- Born: June 23, 1961 (age 65) Osaka, Japan
- Education: Kyoto University
- Known for: Clinical application of Induced pluripotent stem cell research
- Scientific career
- Fields: Stem cell research Ophthalmology
- Workplaces: Riken Institute Kyoto University Salk Institute

= Masayo Takahashi =

Japanese medical physician, ophthalmologist and stem cell researcher

Masayo Takahashi (高橋 政代, Takahashi Masayo) is a Japanese medical physician, ophthalmologist and stem cell researcher.

Takahashi serves as a project research leader at the Riken Center for Developmental Biology in Kobe focusing on the clinical application of iPS Cell (induced Pluripotent Stem Cell) technology on macular degeneration. In 2014, Takahashi was named by British science journal Nature as one of "five to watch" global scientists for her groundbreaking work in regenerative medicine.

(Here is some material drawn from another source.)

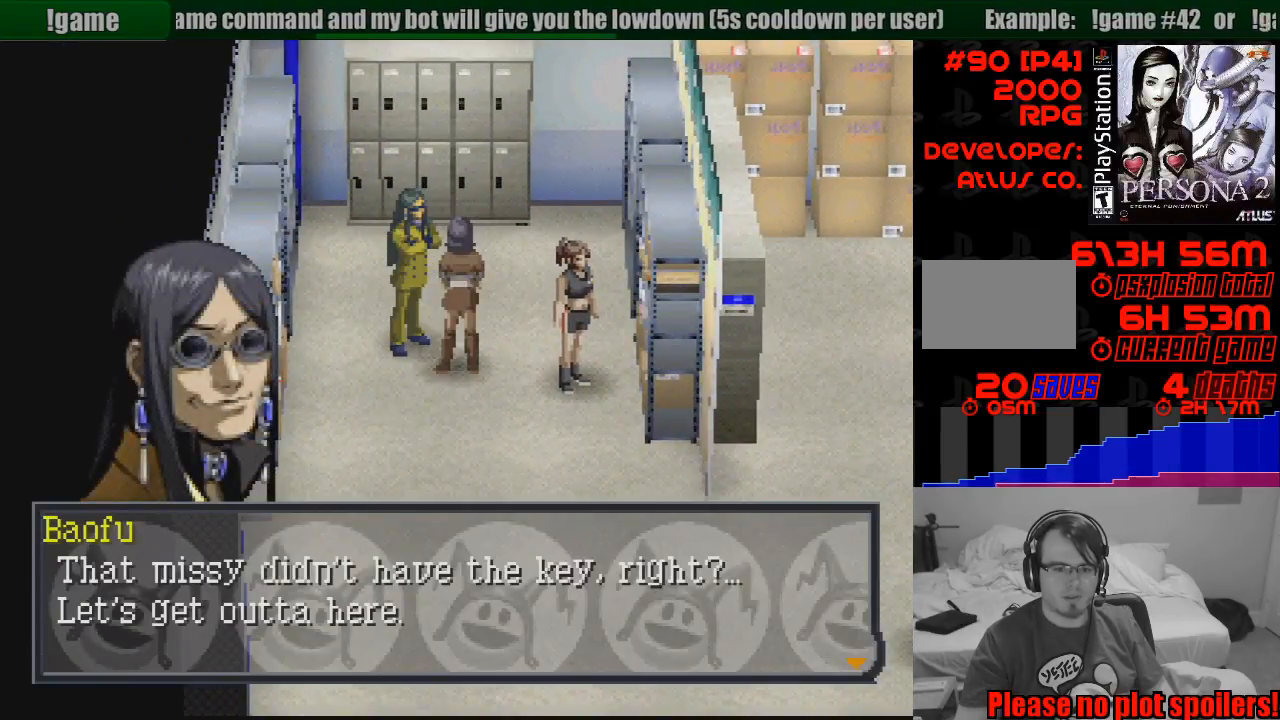
{"buttons": [], "events": []}
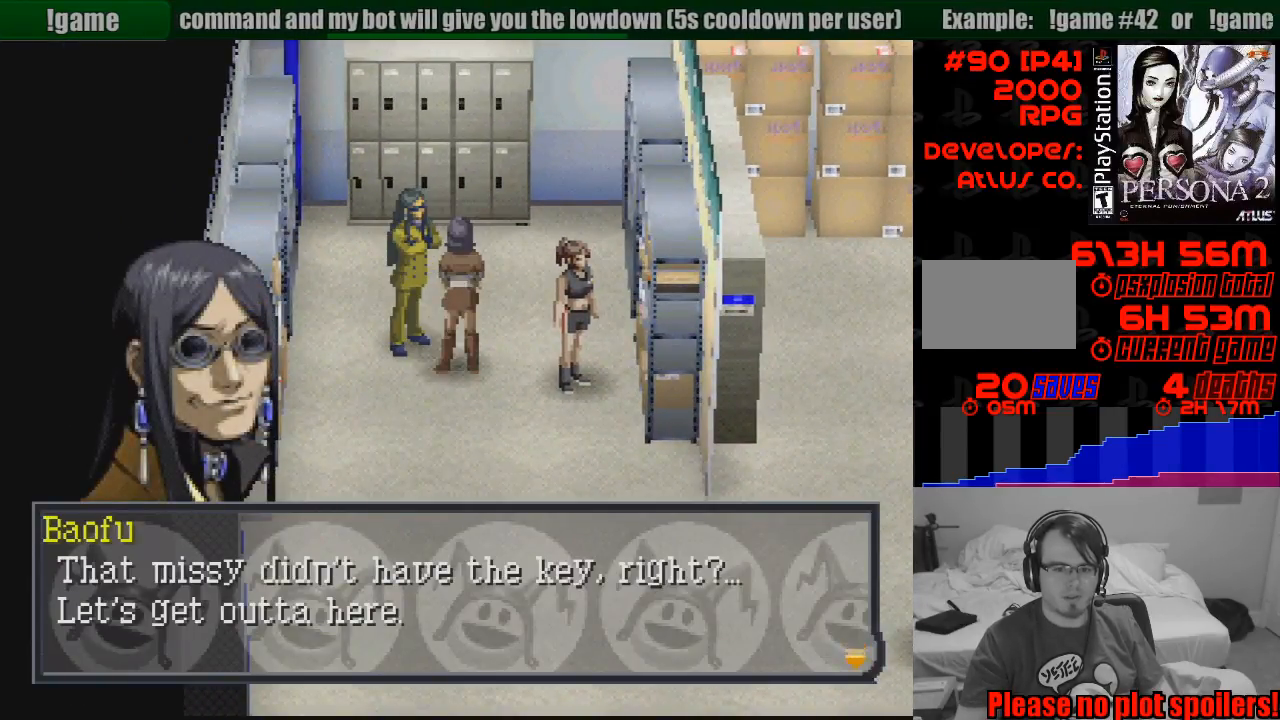
{"buttons": [], "events": []}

In March 2017 a team led by Takahashi completed the first successful transplant of iPS-derived retinal cells into the eye of a patient suffering from advanced wet age-related macular degeneration. During the surgery the patient received a transplant of approximately 250,000 retinal pigment epithelial cells into the eye generated from donor-derived iPSCs. Results of this landmark study were published in the New England Journal of Medicine.

== Education ==
Takahashi was born in Osaka Japan in 1961. After graduating from the Faculty of Medicine at Kyoto University in 1986 and obtaining a PhD specializing in visual pathology at the same university in 1992, Takahashi's clinical and research work has focused on ophthalmology and retinal diseases. She chose ophthalmology as her specialty because she wanted to have a family and thought the discipline would help her best balance work and life. In 1995 Takahashi commenced post-doctoral research at the Salk Institute's Laboratory of Genetics. There she was fascinated by the chances of using stem cells for eye diseases and retinal therapy. Since 2001 she has served as an associate professor at the translational research center.

==Research==
In September 2014, her and her team at the Riken Institute’s center for developmental biology in Kobe succeeded in a world-first transplanting of cells made from induced pluripotent stem cells into a human body. The operation was conducted as a clinical study and involved creating a retinal sheet from iPS cells, which were developed by Shinya Yamanaka. iPS cells are created by removing mature cells from an individual and reprogramming these cells back to an embryonic state. The retinal sheet was transplanted into a female patient in her 70s with age related macular degeneration (AMD), an eye complication that blurs the central field of vision and can progress into blindness. The iPS cells were hoped to stop the progression of AMD. Her and her research team used iPS cells made from the patient’s own skin cells. Then in March she and her team carried out the world’s first transplant of retinal cells created from donor iPS cells. Time and cost used in the surgery has been significantly reduced by using super donor cells, cells derived from people with special white blood cell types that aren’t rejected by the immune systems of receiving patients.

==Awards and honors==
In 2015, Takahashi was awarded the Ogawa-Yamanaka Prize in Stem Cell Biology. Nature Magazine named her as one of five “scientists to watch in 2014” and nominated her as one of ten “people who mattered in 2014.” In 2016 and 2017, Takahashi became a laureate of the Asian Scientist 100 by the Asian Scientist.

==Further prospects==
Many challenges remain however to advance the technology and make it commercially available. One of the issues is the high cost and it is estimated that could take until around 2019 before the cost of the IPS treatment for AMD will is below ¥10 million ($95,500) The procedure is expected to set the path for more applications of IPS-cell technology, which offers the versatility of embryonic cells without their ethical talent. The future of IPSC therapy looks promising and regenerative medicine will likely become a big field in the future. IPSCs and ESCs have the potential to industrialize the cell therapy field because they can be expanded so that more cells can be made for many patients. Also photoreceptor transplantation along with IPS derived cells is to be expected within five years which should not only slow AMD but could possibly even restore some vision. In addition, the effect of regenerative medicine will not depend on the donors cells but depend on the host condition and the surgery skill.